After the collapse of the Soviet Union in 1991, new forms of warfare garnered media attention. In former Soviet states and Soviet-controlled satellites, crumbling communist governments opened the door to conflicts between different ethnic groups that had lived side by side for decades.With the fear of Soviet military reprisal lifted, ethnic groups in the former Yugoslavia fought to establish independent nations that were derived by ethnic and not national identity. In the Soviet Union itself the ethnic enclave of Chechnya tried to secede from Russia in the1990s. Ethnic warfare was not new to the world, but the number of nations wracked by ethnic strife did multiply in the post-Cold War period. “Ethnic cleansing” remains a media buzzword in the closing years of the twentieth century.
Faced with the rising number of ethnic conflicts the United Nations has had to adjust its role from peacemaker to peacekeeper. Caught between recognizing the validity of an ethnic group’s fight for independence and the sovereign right of a country to resist the secession of its ethnic provinces, the UN has most often chosen to separate the warring factions with peacekeeping troops until some diplomatic resolution can be achieved. Unfortunately, these civil wars have placed UN soldiers in harm’s way, making them targets for attack by the ethnic groups who are concerned only with separation, not arbitration. Media coverage of UN casualties can also lead to the weakening of a united peacekeeping effort.

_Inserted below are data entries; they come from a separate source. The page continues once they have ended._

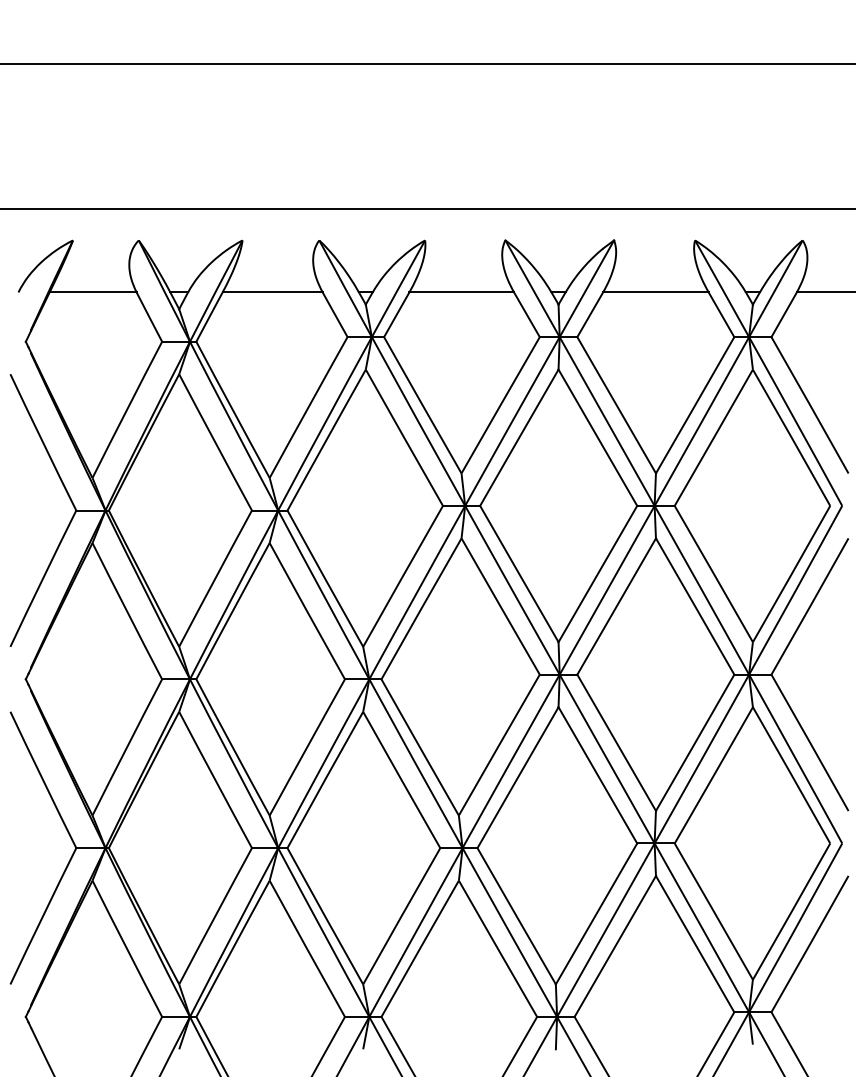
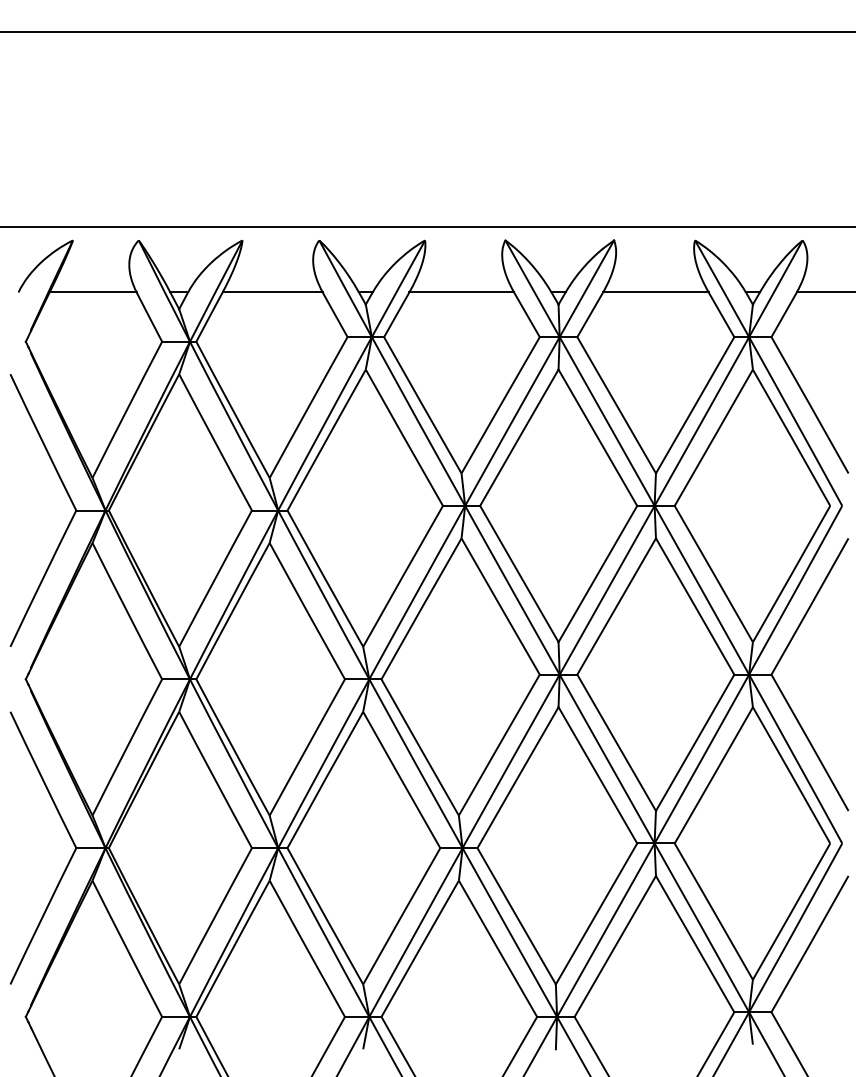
line at (427, 64) position: (427, 64) -> (427, 32)
line at (427, 209) position: (427, 209) -> (427, 227)
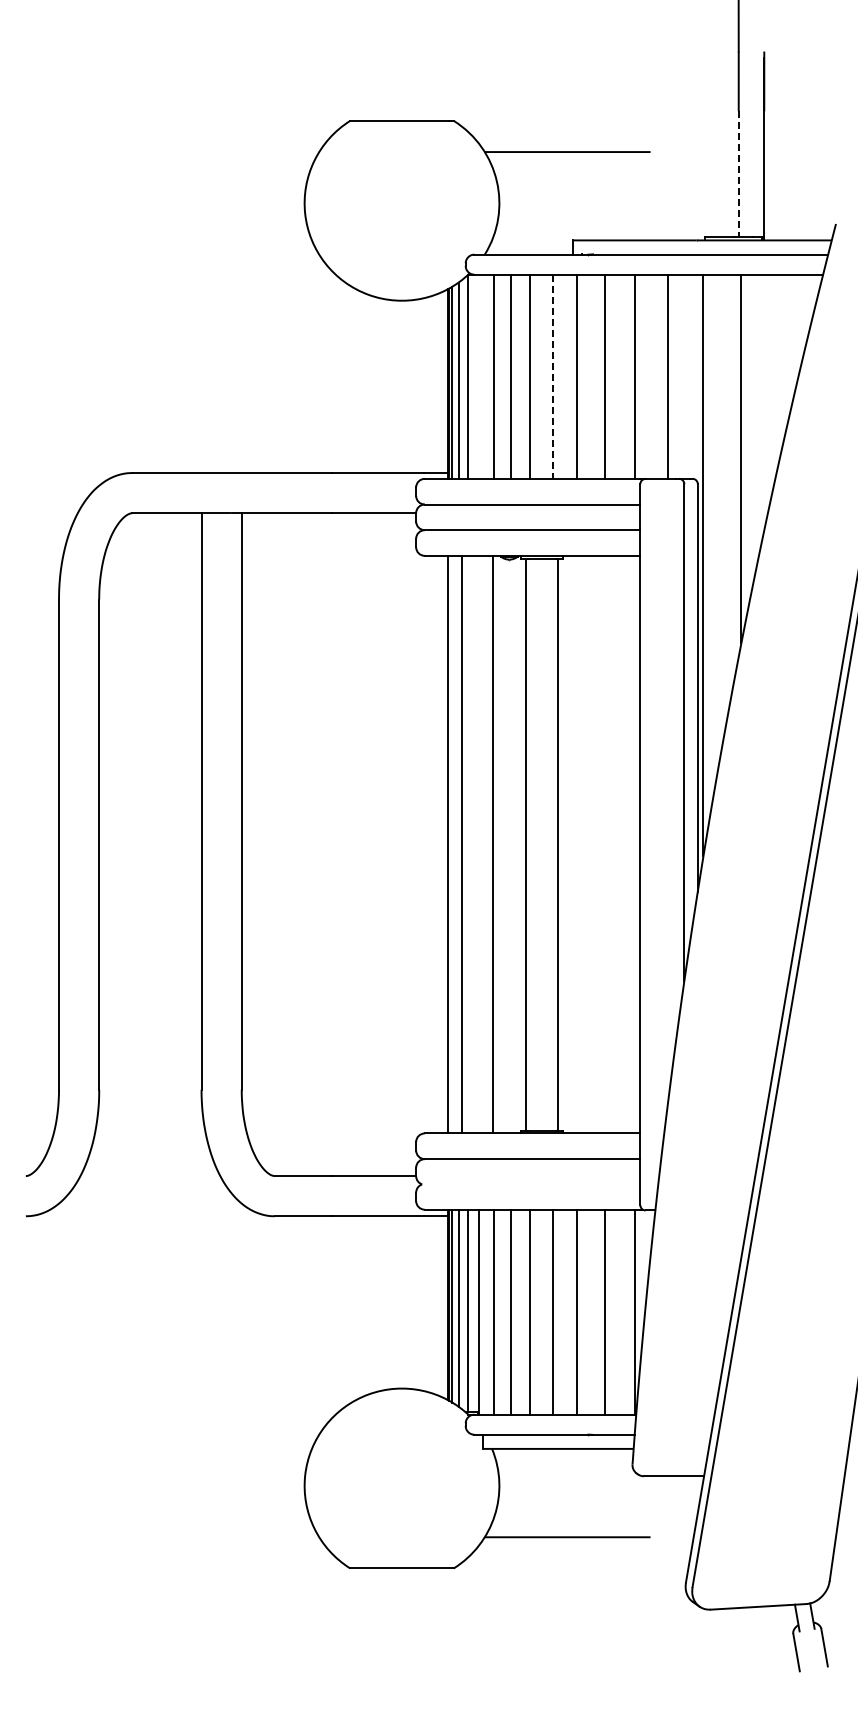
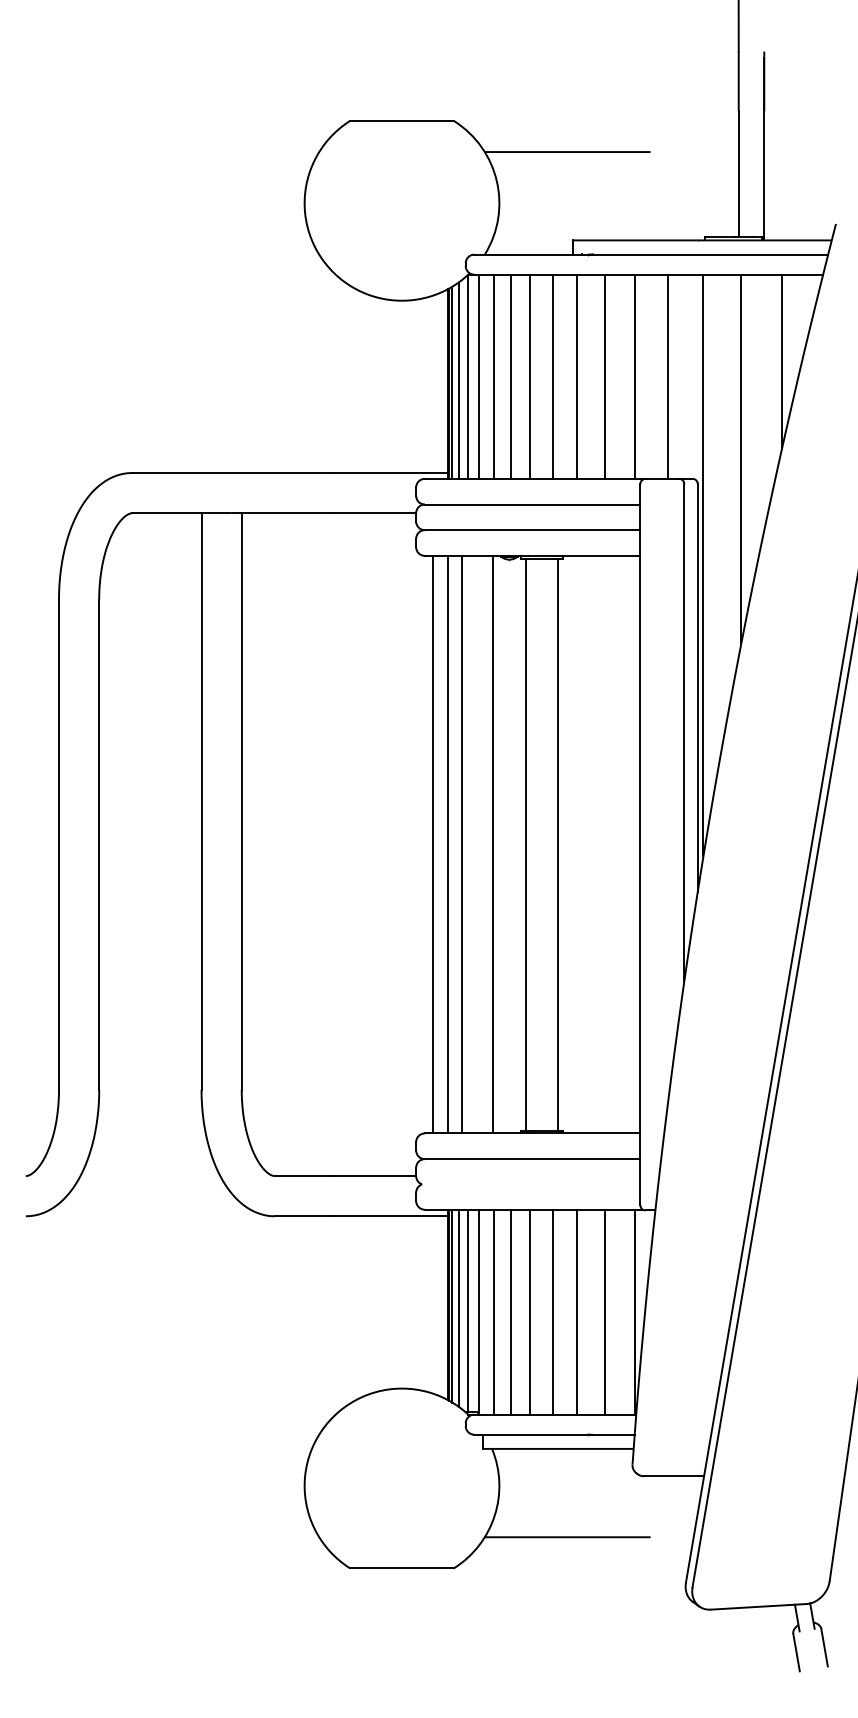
line at (738, 173): dashed -> solid
line at (781, 361): none -> present
line at (479, 376): none -> present
line at (552, 377): dashed -> solid
line at (433, 844): none -> present
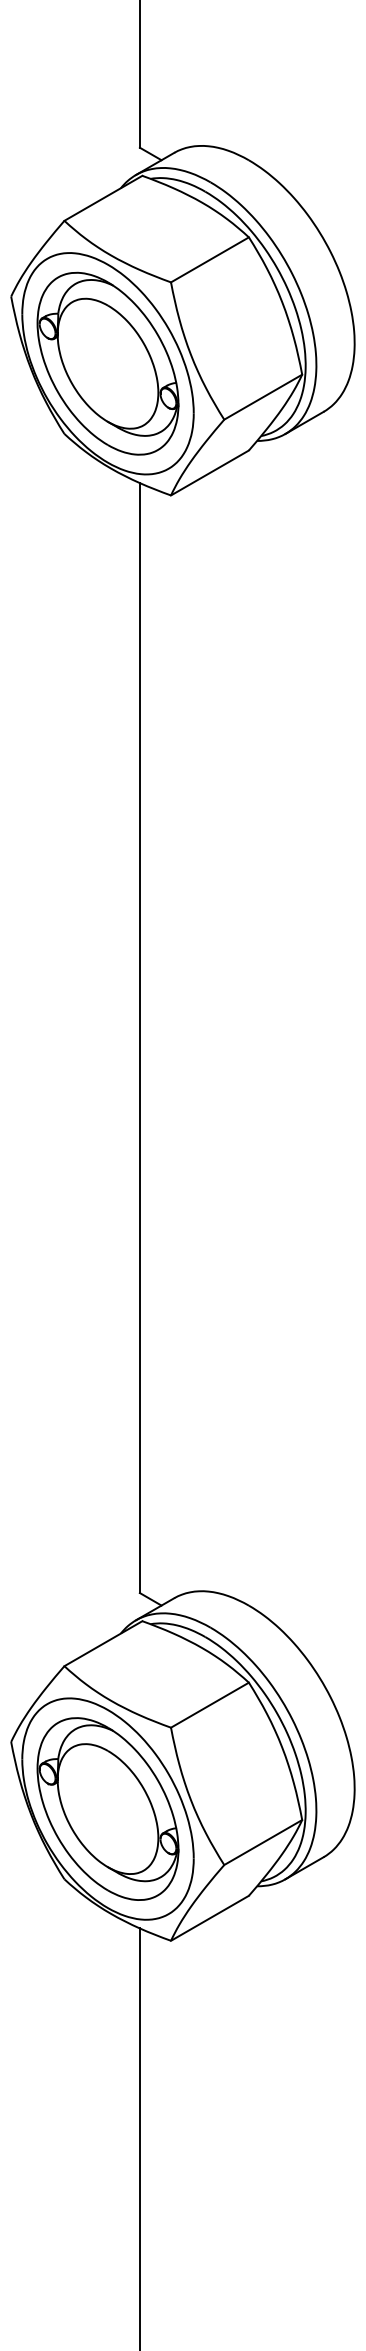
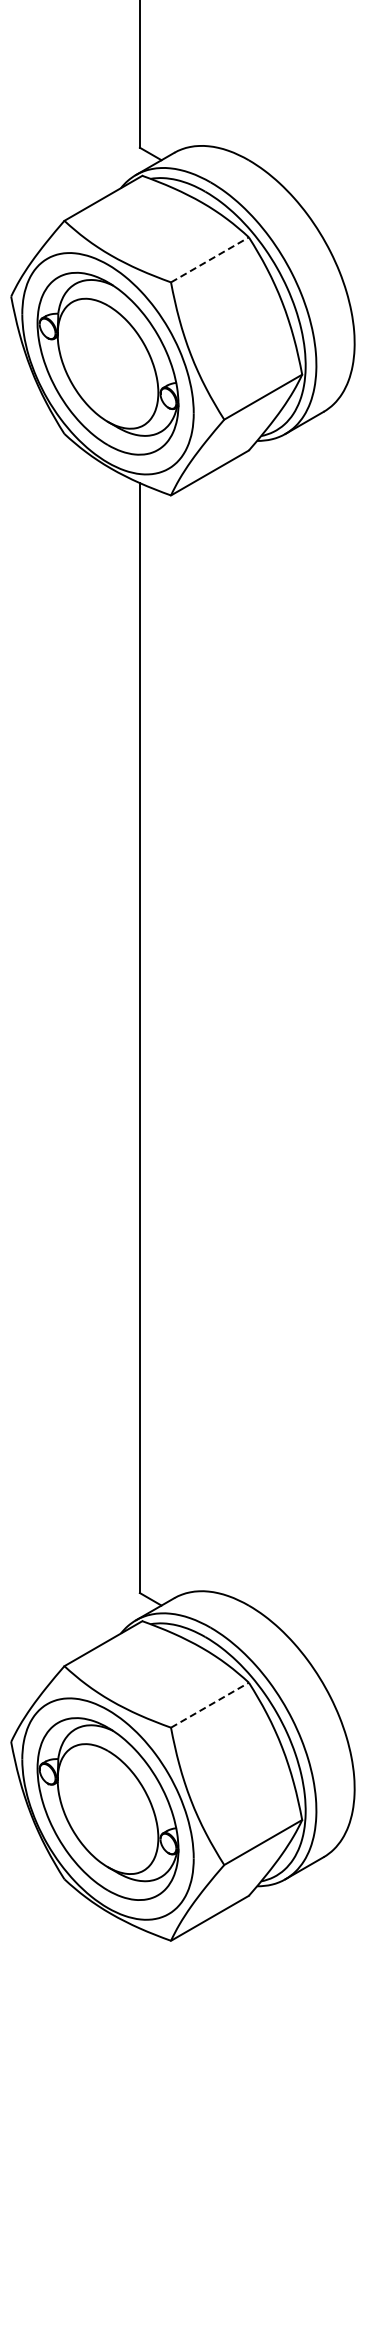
line at (209, 259): solid -> dashed
line at (209, 1705): solid -> dashed
line at (139, 2137): present -> none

For example, footage of dead American soldiers being dragged through the streets of Mogadishu, Somalia, by an ethnic faction prompted the withdrawal of United States’ troops from the UN peacekeeping mission in that nation during the early 1990s.
The major concern of the United Nations in dealing with these ethnic wars seems to be how to keep them from generating widespread conflict outside of their regional boundaries. The coming of another world war is still thought by many to be a real threat. In 1992, state department official George Kenney predicted that the conflict between ethnic Bosnians, Croats, and Serbs in the former Yugoslavia would inflame ethnic tensions in the Serbian province of Kosovo and cause the whole region to plunge Europe into another world war within six months. Kenney’s prediction of global warfare has not materialized, but Kosovo did erupt in ethnic violence in 1998, and tensions there between Serbs and ethnic Albanians are only being held in check by the threat of NATO air strikes against the dominating Serbian forces. Behind all the talk of world war still lies the fear of nuclear devastation.With more nations gaining nuclear capabilities and a growing concern that Russian warheads may end up in the hands of foreign governments, the world retains part of its Cold War tension.
The issue of intervention as a means of maintaining peace is central to War: Opposing Viewpoints. Chapters entitled What Causes War? Should the International Community Intervene in the World’s Conflicts? What Role Should the U.S. Play in Maintaining Peace? and How Can War Be Prevented? offer insight into the changing shape of twentieth-century warfare and the policies that are proffered to contend with and prevent it.